▶ [TASK GOAL] Copy the listing as it is written, and leave each picture out.

▶ [RECORD SET]
---------------

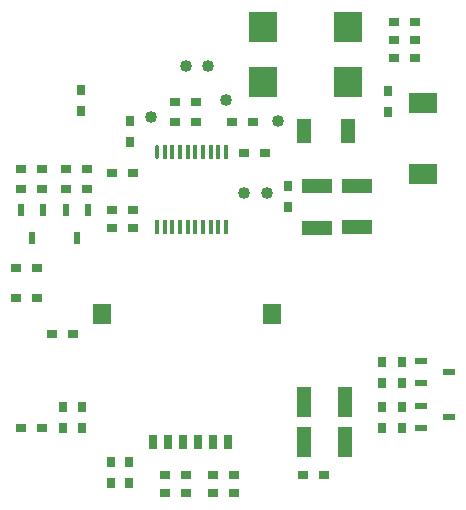
<source format=gbp>
%FSLAX25Y25*%
%MOIN*%
G70*
G01*
G75*
G04 Layer_Color=128*
%ADD10R,0.07874X0.07874*%
%ADD11R,0.02362X0.07874*%
%ADD12R,0.07874X0.02362*%
%ADD13R,0.11811X0.04213*%
%ADD14R,0.37008X0.27559*%
%ADD15R,0.03500X0.03000*%
%ADD16R,0.12992X0.07087*%
%ADD17R,0.04134X0.08661*%
%ADD18R,0.03937X0.04331*%
%ADD19R,0.03000X0.03500*%
%ADD20R,0.04331X0.03937*%
%ADD21R,0.08661X0.04134*%
%ADD22R,0.02362X0.04299*%
%ADD23R,0.01575X0.03937*%
%ADD24R,0.07874X0.03937*%
%ADD25C,0.01500*%
%ADD26C,0.01000*%
%ADD27C,0.02000*%
%ADD28C,0.07000*%
%ADD29C,0.03150*%
%ADD30C,0.04000*%
%ADD31C,0.06000*%
%ADD32R,0.06000X0.06000*%
%ADD33C,0.02500*%
%ADD34R,0.01181X0.04724*%
%ADD35C,0.04000*%
%ADD36R,0.04921X0.07874*%
%ADD37R,0.03150X0.05118*%
%ADD38R,0.05906X0.06693*%
%ADD39R,0.04724X0.09843*%
%ADD40R,0.09449X0.10236*%
%ADD41R,0.09449X0.07087*%
%ADD42R,0.09843X0.04724*%
%ADD43R,0.04299X0.02362*%
%ADD44O,0.01181X0.04724*%
%ADD45C,0.01600*%
%ADD46C,0.00500*%
%ADD47C,0.00787*%
%ADD48C,0.00800*%
%ADD49C,0.00600*%
%ADD50C,0.00700*%
%ADD51R,0.62598X0.35433*%
%ADD52C,0.00100*%
%ADD53R,0.01181X0.08412*%
%ADD54R,0.01300X0.11811*%
%ADD55R,0.01870X0.17323*%
%ADD56R,0.13988X0.01000*%
%ADD57R,0.11811X0.01300*%
D15*
X25500Y77000D02*
D03*
X18500D02*
D03*
X25500Y87000D02*
D03*
X18500D02*
D03*
X50241Y118437D02*
D03*
X57241D02*
D03*
Y100040D02*
D03*
X50241D02*
D03*
X151500Y162819D02*
D03*
X144500D02*
D03*
X151500Y168819D02*
D03*
X144500D02*
D03*
X151500Y156819D02*
D03*
X144500D02*
D03*
X57241Y106040D02*
D03*
X50241D02*
D03*
X90890Y11740D02*
D03*
X83890D02*
D03*
X90890Y17740D02*
D03*
X83890D02*
D03*
X67890D02*
D03*
X74890D02*
D03*
X67890Y11740D02*
D03*
X74890D02*
D03*
X113909Y17784D02*
D03*
X120910D02*
D03*
X42063Y113240D02*
D03*
X35063D02*
D03*
Y119740D02*
D03*
X42063D02*
D03*
X20063D02*
D03*
X27063D02*
D03*
Y113240D02*
D03*
X20063D02*
D03*
X30390Y64866D02*
D03*
X37390D02*
D03*
X26890Y33374D02*
D03*
X19890D02*
D03*
X90287Y135394D02*
D03*
X97287D02*
D03*
X78476D02*
D03*
X71476D02*
D03*
Y142194D02*
D03*
X78476D02*
D03*
X101476Y125194D02*
D03*
X94476D02*
D03*
D19*
X56441Y135940D02*
D03*
Y128940D02*
D03*
X39890Y146240D02*
D03*
Y139240D02*
D03*
X142500Y146000D02*
D03*
Y139000D02*
D03*
X33890Y33374D02*
D03*
Y40374D02*
D03*
X55890Y22240D02*
D03*
Y15240D02*
D03*
X40390Y33374D02*
D03*
Y40374D02*
D03*
X49890Y22240D02*
D03*
Y15240D02*
D03*
X109063Y114240D02*
D03*
Y107240D02*
D03*
X147000Y40500D02*
D03*
Y33500D02*
D03*
X140500D02*
D03*
Y40500D02*
D03*
Y48500D02*
D03*
Y55500D02*
D03*
X147000D02*
D03*
Y48500D02*
D03*
D22*
X35063Y106067D02*
D03*
X42543D02*
D03*
X38803Y96980D02*
D03*
X20063Y106067D02*
D03*
X27543D02*
D03*
X23803Y96980D02*
D03*
D34*
X70508Y100563D02*
D03*
X65390D02*
D03*
X73067Y125366D02*
D03*
X80744Y100563D02*
D03*
X83303D02*
D03*
X85862D02*
D03*
Y125366D02*
D03*
X83303D02*
D03*
X80744D02*
D03*
X75626Y100563D02*
D03*
X78185D02*
D03*
X73067D02*
D03*
X88421D02*
D03*
X67949D02*
D03*
X88421Y125366D02*
D03*
X67949D02*
D03*
X70508D02*
D03*
X75626D02*
D03*
X78185D02*
D03*
D35*
X101976Y111694D02*
D03*
X82476Y154194D02*
D03*
X63250Y137228D02*
D03*
X94476Y111694D02*
D03*
X105787Y135894D02*
D03*
X74976Y154194D02*
D03*
X88450Y142828D02*
D03*
D36*
X114359Y132437D02*
D03*
X129123D02*
D03*
D37*
X83890Y28740D02*
D03*
X73890D02*
D03*
X63890D02*
D03*
X78890D02*
D03*
X88890D02*
D03*
X68890D02*
D03*
D38*
X103732Y71654D02*
D03*
X47039D02*
D03*
D39*
X114390Y28740D02*
D03*
X128169D02*
D03*
Y42240D02*
D03*
X114390D02*
D03*
D40*
X100716Y167240D02*
D03*
X129063D02*
D03*
X100716Y148740D02*
D03*
X129063D02*
D03*
D41*
X154000Y118189D02*
D03*
Y141811D02*
D03*
D42*
X131890Y100361D02*
D03*
Y114140D02*
D03*
X118764Y100303D02*
D03*
Y114083D02*
D03*
D43*
X153500Y33500D02*
D03*
Y40980D02*
D03*
X162587Y37240D02*
D03*
X153500Y48500D02*
D03*
Y55980D02*
D03*
X162587Y52240D02*
D03*
D44*
X65390Y125366D02*
D03*
M02*

</source>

---------------

▶ [EXPECTED ANSWER]
<source format=gbp>
%FSLAX25Y25*%
%MOIN*%
G70*
G01*
G75*
G04 Layer_Color=128*
%ADD10R,0.07874X0.07874*%
%ADD11R,0.02362X0.07874*%
%ADD12R,0.07874X0.02362*%
%ADD13R,0.11811X0.04213*%
%ADD14R,0.37008X0.27559*%
%ADD15R,0.03500X0.03000*%
%ADD16R,0.12992X0.07087*%
%ADD17R,0.04134X0.08661*%
%ADD18R,0.03937X0.04331*%
%ADD19R,0.03000X0.03500*%
%ADD20R,0.04331X0.03937*%
%ADD21R,0.08661X0.04134*%
%ADD22R,0.02362X0.04299*%
%ADD23R,0.01575X0.03937*%
%ADD24R,0.07874X0.03937*%
%ADD25C,0.01500*%
%ADD26C,0.01000*%
%ADD27C,0.02000*%
%ADD28C,0.07000*%
%ADD29C,0.03150*%
%ADD30C,0.04000*%
%ADD31C,0.06000*%
%ADD32R,0.06000X0.06000*%
%ADD33C,0.02500*%
%ADD34R,0.01181X0.04724*%
%ADD35C,0.04000*%
%ADD36R,0.04921X0.07874*%
%ADD37R,0.03150X0.05118*%
%ADD38R,0.05906X0.06693*%
%ADD39R,0.04724X0.09843*%
%ADD40R,0.09449X0.10236*%
%ADD41R,0.09449X0.07087*%
%ADD42R,0.09843X0.04724*%
%ADD43R,0.04299X0.02362*%
%ADD44O,0.01181X0.04724*%
%ADD45C,0.01600*%
%ADD46C,0.00500*%
%ADD47C,0.00787*%
%ADD48C,0.00800*%
%ADD49C,0.00600*%
%ADD50C,0.00700*%
%ADD51R,0.62598X0.35433*%
%ADD52C,0.00100*%
%ADD53R,0.01181X0.08412*%
%ADD54R,0.01300X0.11811*%
%ADD55R,0.01870X0.17323*%
%ADD56R,0.13988X0.01000*%
%ADD57R,0.11811X0.01300*%
D15*
X25500Y77000D02*
D03*
X18500D02*
D03*
X25500Y87000D02*
D03*
X18500D02*
D03*
X50241Y118437D02*
D03*
X57241D02*
D03*
Y100040D02*
D03*
X50241D02*
D03*
X151500Y162819D02*
D03*
X144500D02*
D03*
X151500Y168819D02*
D03*
X144500D02*
D03*
X151500Y156819D02*
D03*
X144500D02*
D03*
X57241Y106040D02*
D03*
X50241D02*
D03*
X90890Y11740D02*
D03*
X83890D02*
D03*
X90890Y17740D02*
D03*
X83890D02*
D03*
X67890D02*
D03*
X74890D02*
D03*
X67890Y11740D02*
D03*
X74890D02*
D03*
X113909Y17784D02*
D03*
X120910D02*
D03*
X42063Y113240D02*
D03*
X35063D02*
D03*
Y119740D02*
D03*
X42063D02*
D03*
X20063D02*
D03*
X27063D02*
D03*
Y113240D02*
D03*
X20063D02*
D03*
X30390Y64866D02*
D03*
X37390D02*
D03*
X26890Y33374D02*
D03*
X19890D02*
D03*
X90287Y135394D02*
D03*
X97287D02*
D03*
X78476D02*
D03*
X71476D02*
D03*
Y142194D02*
D03*
X78476D02*
D03*
X101476Y125194D02*
D03*
X94476D02*
D03*
D19*
X56441Y135940D02*
D03*
Y128940D02*
D03*
X39890Y146240D02*
D03*
Y139240D02*
D03*
X142500Y146000D02*
D03*
Y139000D02*
D03*
X33890Y33374D02*
D03*
Y40374D02*
D03*
X55890Y22240D02*
D03*
Y15240D02*
D03*
X40390Y33374D02*
D03*
Y40374D02*
D03*
X49890Y22240D02*
D03*
Y15240D02*
D03*
X109063Y114240D02*
D03*
Y107240D02*
D03*
X147000Y40500D02*
D03*
Y33500D02*
D03*
X140500D02*
D03*
Y40500D02*
D03*
Y48500D02*
D03*
Y55500D02*
D03*
X147000D02*
D03*
Y48500D02*
D03*
D22*
X35063Y106067D02*
D03*
X42543D02*
D03*
X38803Y96980D02*
D03*
X20063Y106067D02*
D03*
X27543D02*
D03*
X23803Y96980D02*
D03*
D34*
X70508Y100563D02*
D03*
X65390D02*
D03*
X73067Y125366D02*
D03*
X80744Y100563D02*
D03*
X83303D02*
D03*
X85862D02*
D03*
Y125366D02*
D03*
X83303D02*
D03*
X80744D02*
D03*
X75626Y100563D02*
D03*
X78185D02*
D03*
X73067D02*
D03*
X88421D02*
D03*
X67949D02*
D03*
X88421Y125366D02*
D03*
X67949D02*
D03*
X70508D02*
D03*
X75626D02*
D03*
X78185D02*
D03*
D35*
X101976Y111694D02*
D03*
X82476Y154194D02*
D03*
X63250Y137228D02*
D03*
X94476Y111694D02*
D03*
X105787Y135894D02*
D03*
X74976Y154194D02*
D03*
X88450Y142828D02*
D03*
D36*
X114359Y132437D02*
D03*
X129123D02*
D03*
D37*
X83890Y28740D02*
D03*
X73890D02*
D03*
X63890D02*
D03*
X78890D02*
D03*
X88890D02*
D03*
X68890D02*
D03*
D38*
X103732Y71654D02*
D03*
X47039D02*
D03*
D39*
X114390Y28740D02*
D03*
X128169D02*
D03*
Y42240D02*
D03*
X114390D02*
D03*
D40*
X100716Y167240D02*
D03*
X129063D02*
D03*
X100716Y148740D02*
D03*
X129063D02*
D03*
D41*
X154000Y118189D02*
D03*
Y141811D02*
D03*
D42*
X131890Y100361D02*
D03*
Y114140D02*
D03*
X118764Y100303D02*
D03*
Y114083D02*
D03*
D43*
X153500Y33500D02*
D03*
Y40980D02*
D03*
X162587Y37240D02*
D03*
X153500Y48500D02*
D03*
Y55980D02*
D03*
X162587Y52240D02*
D03*
D44*
X65390Y125366D02*
D03*
M02*

</source>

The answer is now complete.